Die überforderten Kinder

Chinesisch für Babys, Managerkurse für Kleinkinder, Yoga in der Krippe – zwischen Geigenstunde, Frühenglisch und Schulaufgaben: Aus Sorge um die Zukunftschancen ihrer Kinder setzen immer mehr Eltern den Nachwuchs einem ungeheuren Leistungsdruck aus. Wettrüsten und Leistungsschau unter Eltern. Es ist der Traum vom sozialen Aufstieg, der viele Eltern dazu bewegt, ihre Kinder noch spät am Nachmittag ein Zusatzprogramm absolvieren zu lassen. Neben den immensen Anforderungen, welche die Schule stellt, kommen die Eltern mit ihren Erwartungshaltungen. Jedes vierte Kind bis acht Jahre wird mittlerweile zur Frühförderung geschickt. Nach dem vollen Schultag gehen sie zum Hockey, zum Tennis, zum Segeln, zur Musikschule. Manchmal haben Kinder an einem Nachmittag zwei bis drei Programmpunkte zu absolvieren. Der gesamte Komplex zwischen Geburt und Abitur ist zu einer Mischung aus Wettrüsten und Leistungsschau geworden.

Kinder halten dem dauernden Druck nicht stand

Der Leistungsdruck beginnt spätestens in der Grundschule. Die Anforderungen an Grundschüler sind vor allem in Deutschland extrem hoch, denn nach der vierten Klasse weiß jeder, wohin er gehört. Nach oben oder nach unten, aufs Gymnasium oder in die Hauptschule. Vor allem in diesem Alter leiden Kinder an pathologischer Angst vor der Schule, das zeigen Studien. Ein unnötiger Stress, meinen viele Pädagogen, die gemeinsames Lernen bis zur siebten Klasse fordern. Am Gymnasium kommt die Verkürzung der Schulzeit von neun auf acht Jahre (G8) hinzu, landläufig „Turbo-Abi“ genannt. Schon Fünftklässler haben deshalb Nachmittagsunterricht.

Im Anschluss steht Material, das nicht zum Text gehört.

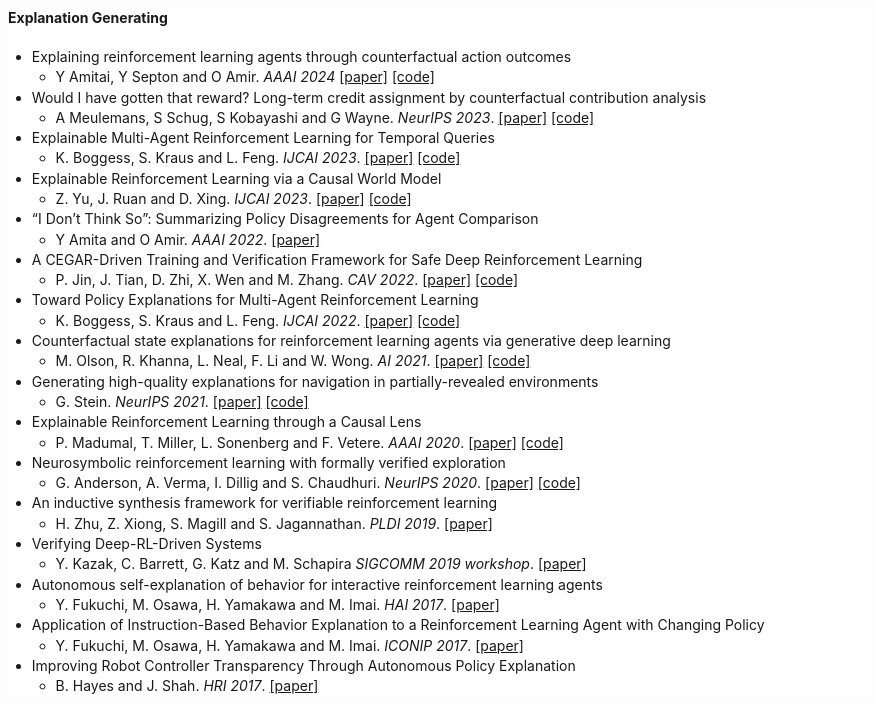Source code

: #### Explanation Generating
- Explaining reinforcement learning agents through counterfactual action outcomes
  - Y Amitai, Y Septon and O Amir.  *AAAI 2024*   [[paper]](https://ojs.aaai.org/index.php/AAAI/article/view/28863)  [[code]](https://github.com/yotamitai/COViz)
- Would I have gotten that reward? Long-term credit assignment by counterfactual contribution analysis
  - A Meulemans, S Schug, S Kobayashi and G Wayne.  *NeurIPS 2023*.  [[paper]](https://proceedings.neurips.cc/paper_files/paper/2023/file/d8bd445c2abe1343cce0e14b361b2fb3-Paper-Conference.pdf)  [[code]](https://github.com/seijin-kobayashi/cocoa) 
- Explainable Multi-Agent Reinforcement Learning for Temporal Queries
  - K. Boggess, S. Kraus and L. Feng.  *IJCAI 2023*.  [[paper]](https://arxiv.org/pdf/2305.10378)  [[code]](https://github.com/kjboggess/ijcai23)
- Explainable Reinforcement Learning via a Causal World Model
  - Z. Yu, J. Ruan and D. Xing.  *IJCAI 2023*.  [[paper]](https://arxiv.org/pdf/2305.02749)  [[code]](https://github.com/EaseOnway/Explainable-Causal-Reinforcement-Learning)
- “I Don’t Think So”: Summarizing Policy Disagreements for Agent Comparison
  - Y Amita and O Amir.  *AAAI 2022*.  [[paper]](https://ojs.aaai.org/index.php/AAAI/article/view/20463)
- A CEGAR-Driven Training and Verification Framework for Safe Deep Reinforcement Learning
  - P. Jin, J. Tian, D. Zhi, X. Wen and M. Zhang.  *CAV 2022*.  [[paper]](https://link.springer.com/chapter/10.1007/978-3-031-13185-1_10)  [[code]](https://github.com/aptx4869tjx/RL_verification)
- Toward Policy Explanations for Multi-Agent Reinforcement Learning
  - K. Boggess, S. Kraus and L. Feng.  *IJCAI 2022*.  [[paper]](https://arxiv.org/pdf/2204.12568)  [[code]](https://github.com/kjboggess/IJCAI2022/blob/main/MissionGifExample.gif)
- Counterfactual state explanations for reinforcement learning agents via generative deep learning
  - M. Olson, R. Khanna, L. Neal, F. Li and W. Wong.  *AI 2021*.  [[paper]](https://www.sciencedirect.com/science/article/am/pii/S0004370221000060)  [[code]](https://github.com/mattolson93/counterfactual-state-explanations)
- Generating high-quality explanations for navigation in partially-revealed environments
  - G. Stein.  *NeurIPS 2021*.  [[paper]](https://proceedings.neurips.cc/paper/2021/file/926ec030f29f83ce5318754fdb631a33-Paper.pdf)  [[code]](https://github.com/rail-group/xai-nav-under-uncertainty-neurips2021)
- Explainable Reinforcement Learning through a Causal Lens
  - P. Madumal, T. Miller, L. Sonenberg and F. Vetere.  *AAAI 2020*.  [[paper]](https://ojs.aaai.org/index.php/AAAI/article/view/5631/5487)  [[code]](https://github.com/NinaPi/Lunar_Causal_Network)
- Neurosymbolic reinforcement learning with formally verified exploration
  - G. Anderson, A. Verma, I. Dillig and S. Chaudhuri.  *NeurIPS 2020*.  [[paper]](https://proceedings.neurips.cc/paper/2020/file/448d5eda79895153938a8431919f4c9f-Paper.pdf)  [[code]](https://github.com/gavlegoat/safe-learning)
- An inductive synthesis framework for verifiable reinforcement learning
  - H. Zhu, Z. Xiong, S. Magill and S. Jagannathan.  *PLDI 2019*.  [[paper]](https://dl.acm.org/doi/pdf/10.1145/3314221.3314638)
- Verifying Deep-RL-Driven Systems
  - Y. Kazak, C. Barrett, G. Katz and M. Schapira  *SIGCOMM 2019 workshop*.  [[paper]](https://dl.acm.org/doi/pdf/10.1145/3341216.3342218)
- Autonomous self-explanation of behavior for interactive reinforcement learning agents
  - Y. Fukuchi, M. Osawa, H. Yamakawa and M. Imai.  *HAI 2017*.  [[paper]](https://arxiv.org/pdf/1810.08811)
- Application of Instruction-Based Behavior Explanation to a Reinforcement Learning Agent with Changing Policy
  - Y. Fukuchi, M. Osawa, H. Yamakawa and M. Imai.  *ICONIP 2017*.  [[paper]](https://www.researchgate.net/profile/Yosuke-Fukuchi/publication/320580397_Application_of_Instruction-Based_Behavior_Explanation_to_a_Reinforcement_Learning_Agent_with_Changing_Policy/links/5a0d42630f7e9b9e33a9f490/Application-of-Instruction-Based-Behavior-Explanation-to-a-Reinforcement-Learning-Agent-with-Changing-Policy.pdf)
- Improving Robot Controller Transparency Through Autonomous Policy Explanation
  - B. Hayes and J. Shah.  *HRI 2017*.  [[paper]](https://dspace.mit.edu/bitstream/handle/1721.1/116013/hri17.pdf?sequence=1&isAllowed=y)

Dem dauernden Druck halten nicht alle Kinder stand. Zunehmend bedürfen schon Grundschüler therapeutischer Behandlung. Erst sind es Bauchschmerzen, später folgt die Leistungsblockade bis hin zur Depression. Eine Studie der Uni Lüneburg für die Krankenkasse DAK (aus 1/2010) zeigte, dass bis zu zehn Prozent der 12 bis 17jährigen unter Depressionen litten.

Fast jeder dritte Schüler zeigt Stress-Symptome

Der Ernst des Lebens beginnt für früh eingeschulte „Kann-Kinder“ schon mit fünf Jahren. 30 Prozent der Schüler zeigen mehrmals pro Woche Stress-Symptome. 38 Prozent der Mädchen haben mehrmals pro Woche psychosomatische Beschwerden, wie anhaltende Kopfschmerzen. Die Universität Lüneburg hatte  für die Studie fast 4500 Schüler an 15 Schulen in vier Bundesländern befragt. Besonders oft treten gesundheitliche Probleme bei einem schlechten Klassenklima auf. Je älter die Kinder sind, desto kränker fühlen sie sich. Zu erkennen sei auch ein Zusammenhang mit der Schulform, sagte die Pädagogin Silke Rupprecht von der Leuphana Universität. Gymnasiasten hätten viel seltener unter Kopf- oder Rückenschmerzen zu leiden als andere Schüler.

Das Paradoxe ist, davon berichten viele Psychologen und Pädagogen, je mehr ein Kind zum Lernen gedrängt wird, desto unselbständiger wird es. Das Kind gibt die Verantwortung an die Mutter oder den Nachhilfelehrer ab, was ja auch bequemer ist. Dadurch entsteht aber das Gefühl, nichts mehr allein zu können und diese Versagensängste können das Kind völlig blockieren.